Does the analogy in the title seem strange? Not really. Allow us to explain the mystery of self funding by using those two examples. According to the 2009 Employer Health Benefits Survey conducted by KFF/HRET, the majority of US employers with over 1,000 employees self fund their medical and prescription drug plans. These employers are funding their medical program benefits similar to the way most people pay their electric bill — they are paying for the cost of actual services rendered.

But most employers with less than 1,000 employees fully insure their medical and prescription drug benefits. The fully insured employers fall into the car insurance payment model – they’re paying based on the insurance carriers’ book of business usage versus the actual health services their employees use. In many cases, individual employers are paying a disproportionate share of costs, relative to their actual experience, as a result of this "community" pricing model.

In addition, self-funded plans can benefit from the savings of lowered administrative costs, no state premium taxes and lower overall retention — putting that money back into the employer’s pocket.

Of course, there is a risk. Your plan could incur much greater costs if you switch to self-funding if your claims run higher than expected. There are ways to mitigate that risk. First, take a look at how much your company is paying in claims versus premiums. If less than 75 cents of every premium dollar spent is going to claims, your plan could be a good candidate for self insurance since you likely have lower than "average" claims costs. Second, you can protect your plan from exposure to high claims through stop loss reinsurance.
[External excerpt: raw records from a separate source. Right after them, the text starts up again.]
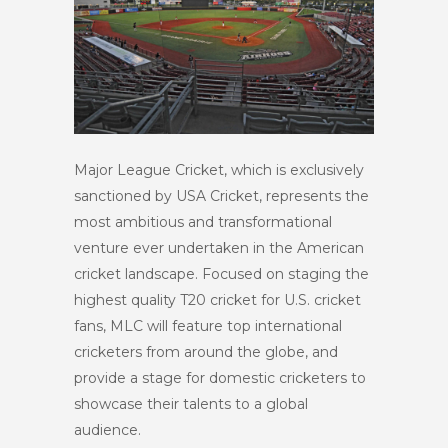
Major League Cricket, which is exclusively
sanctioned by USA Cricket, represents the
most ambitious and transformational
venture ever undertaken in the American
cricket landscape. Focused on staging the
highest quality T20 cricket for U.S. cricket
fans, MLC will feature top international
cricketers from around the globe, and
provide a stage for domestic cricketers to
showcase their talents to a global
audience.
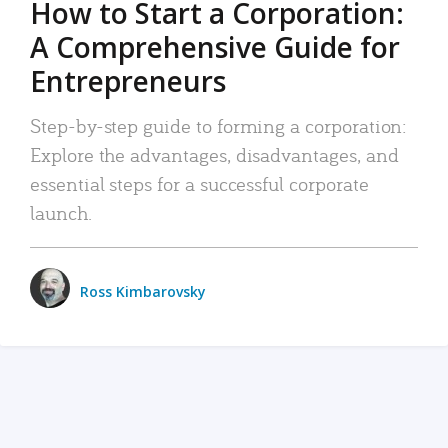
How to Start a Corporation:
A Comprehensive Guide for
Entrepreneurs
Step-by-step guide to forming a corporation:
Explore the advantages, disadvantages, and
essential steps for a successful corporate
launch.
Ross Kimbarovsky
As few as 10 years ago, it was thought that only companies with 500+ participants were good candidates to self-fund. Today, many employers of all sizes completely self-fund their medical programs, reap the associated financial rewards and do not look back on their decision. There’s still a "rule of thumb" for fully self-funding medical benefits, but the bar is significantly lower, with plans covering as few as 50 lives enjoying the advantages of self-funding.
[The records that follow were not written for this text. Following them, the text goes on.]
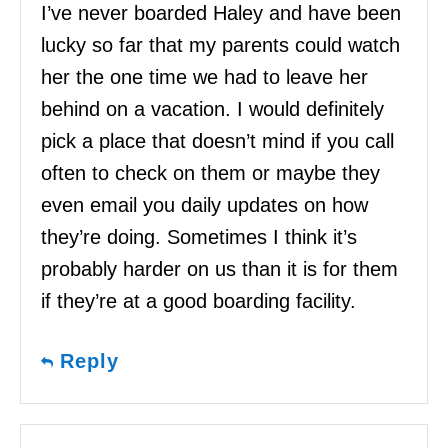
I’ve never boarded Haley and have been
lucky so far that my parents could watch
her the one time we had to leave her
behind on a vacation. I would definitely
pick a place that doesn’t mind if you call
often to check on them or maybe they
even email you daily updates on how
they’re doing. Sometimes I think it’s
probably harder on us than it is for them
if they’re at a good boarding facility.
Reply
Self-funding isn't a fit for all firms. Some employers don't want to accept the level of risk or deal with the month to month fluctuation in cost. Others have gone part way toward self-funding their medical program by paying for the first several thousand dollars in claims cost for each participant through a self-funded arrangement and purchasing a fully insured high deductible health plan for catastrophic coverage. This can save premium dollars while covering large claims through the insured portion of the plan. This approach mitigates cost volatility and as such can be an attractive alternative for smaller employers.
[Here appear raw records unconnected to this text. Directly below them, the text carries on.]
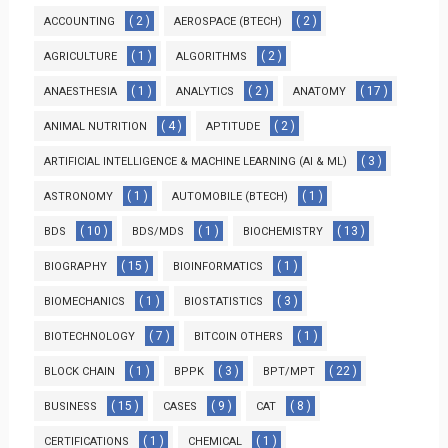
( 2 )
( 2 )
ACCOUNTING
AEROSPACE (BTECH)
( 1 )
( 2 )
AGRICULTURE
ALGORITHMS
( 1 )
( 2 )
( 17 )
ANAESTHESIA
ANALYTICS
ANATOMY
( 4 )
( 2 )
ANIMAL NUTRITION
APTITUDE
( 3 )
ARTIFICIAL INTELLIGENCE & MACHINE LEARNING (AI & ML)
( 1 )
( 1 )
ASTRONOMY
AUTOMOBILE (BTECH)
( 10 )
( 1 )
( 13 )
BDS
BDS/MDS
BIOCHEMISTRY
( 15 )
( 1 )
BIOGRAPHY
BIOINFORMATICS
( 1 )
( 3 )
BIOMECHANICS
BIOSTATISTICS
( 7 )
( 1 )
BIOTECHNOLOGY
BITCOIN OTHERS
( 1 )
( 3 )
( 22 )
BLOCK CHAIN
BPPK
BPT/MPT
( 15 )
( 9 )
( 8 )
BUSINESS
CASES
CAT
( 1 )
( 1 )
CERTIFICATIONS
CHEMICAL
There is a word of caution on this partial self-funding approach. Insurance carriers carefully monitor the "self-funded" portion of the plan to ensure that the level of employee participation (e.g. employee out of pocket expense) is sufficient to incent prudent consumer behavior that is factored into the underwriting of the high deductible plans. In designing the plan, the requirements of the various insurance carriers in your market must be taken into consideration to ensure sufficient expected savings.

Another "baby step" toward self funding can be to carve out and self-fund your prescription drug plan. Check with your medical carrier first — some carriers will not allow the drug plan to be separated from the medical plan. Also, smaller employers should check with their consultants to learn about trends in their local markets. Employers who can carve out programs such as prescription drug coverage may experience significant savings from this move and also obtain a wealth of information that will allow them to more effectively manage their overall health program.

There are multiple options for employers of all sizes to potentially save money through alternative funding approaches. Working with your consultant to explore these options may give your company the opportunity to shave significant expense off your health program bills.